Surrey and Hampshire's rail network gets ready for Winter

Published by Carol Musgrave at 11:43am 18th January 2019. (Updated at 12:14pm 18th January 2019)

As icy weather takes its hold in Surrey and Hampshire, Network Rail has been telling us how they have prepared for winter conditions.

Measures are in place to help keep services going during cold spells, such as de-icing train doors, keeping points heated, and keeping tracks clear of snow and ice.

Eight multi-purpose vehicles, based at Effingham Junction in Surrey and Totton in Hampshire, will travel 67,000 miles - more than two-and-a-half times around the world - up until the end of March.

The vehicles will spray anti-icing fluid to stop ice building up on the electrical conductor rails which power trains.

Special heating strips have also been installed on the conductor rail in high-risk areas.

Low temperatures can also cause points, the movable sections of track trains use to move from one line to another, to freeze up, preventing trains from accessing certain routes or platforms.

Network Rail will use heaters on high-risk points and have installed NASA-grade insulation to keep them in working order.

South Western Railway will also be running 'ghost' trains at night, to help keep the tracks clear of snow and ice, and will be spraying external passenger doors with de-icer to stop them jamming.

David Dickson, chief operating officer for Network Rail's Wessex route, said:

"We have been working hard with South Western Railway, and our other train operators, to prepare for cold weather on this route so we can keep our passengers moving when the temperature falls....We will also have extra teams of people on the ground to respond to incidents and carry out regular inspections of our infrastructure throughout the winter period."
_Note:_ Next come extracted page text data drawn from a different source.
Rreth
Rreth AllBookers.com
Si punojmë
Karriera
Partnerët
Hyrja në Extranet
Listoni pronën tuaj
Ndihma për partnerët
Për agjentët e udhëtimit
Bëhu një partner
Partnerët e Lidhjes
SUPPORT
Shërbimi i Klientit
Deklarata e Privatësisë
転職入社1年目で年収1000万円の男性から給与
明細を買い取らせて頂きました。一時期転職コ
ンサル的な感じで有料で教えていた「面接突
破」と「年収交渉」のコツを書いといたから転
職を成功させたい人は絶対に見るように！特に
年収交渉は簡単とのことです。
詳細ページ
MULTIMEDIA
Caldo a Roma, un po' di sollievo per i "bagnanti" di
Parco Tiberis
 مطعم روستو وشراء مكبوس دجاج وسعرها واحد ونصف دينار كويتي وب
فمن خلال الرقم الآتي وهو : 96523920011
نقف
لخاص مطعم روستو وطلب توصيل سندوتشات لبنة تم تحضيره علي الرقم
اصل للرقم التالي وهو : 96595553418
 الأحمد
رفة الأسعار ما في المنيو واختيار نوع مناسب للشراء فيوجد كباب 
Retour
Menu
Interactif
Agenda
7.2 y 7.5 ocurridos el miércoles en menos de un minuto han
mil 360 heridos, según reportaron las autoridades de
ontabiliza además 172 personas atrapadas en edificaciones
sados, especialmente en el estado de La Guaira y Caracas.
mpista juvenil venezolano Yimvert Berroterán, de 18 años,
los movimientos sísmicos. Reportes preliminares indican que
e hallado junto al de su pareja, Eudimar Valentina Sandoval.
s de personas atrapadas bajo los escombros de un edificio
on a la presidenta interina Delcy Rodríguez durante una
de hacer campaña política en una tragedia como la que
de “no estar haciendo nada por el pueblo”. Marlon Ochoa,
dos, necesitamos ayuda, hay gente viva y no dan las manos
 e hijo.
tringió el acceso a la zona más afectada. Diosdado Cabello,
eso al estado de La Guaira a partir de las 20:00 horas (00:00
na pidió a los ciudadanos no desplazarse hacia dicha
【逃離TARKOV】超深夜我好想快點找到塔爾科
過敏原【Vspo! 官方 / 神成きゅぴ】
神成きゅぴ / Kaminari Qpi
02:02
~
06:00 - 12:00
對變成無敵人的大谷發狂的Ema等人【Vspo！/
A network of monitoring stations, and detailed forecasts, will also provide real-time weather data during adverse weather.

The forecasts cover not just the weather but how the conditions will impact on specific railway infrastructure such as the tracks and conductor rails.

Alan Penlington, customer experience director for South Western Railway, said:

"We work with Network Rail round the clock to keep our trains moving but when extreme weather does hit our network, they can be subject to speed restrictions or short notice timetable revisions."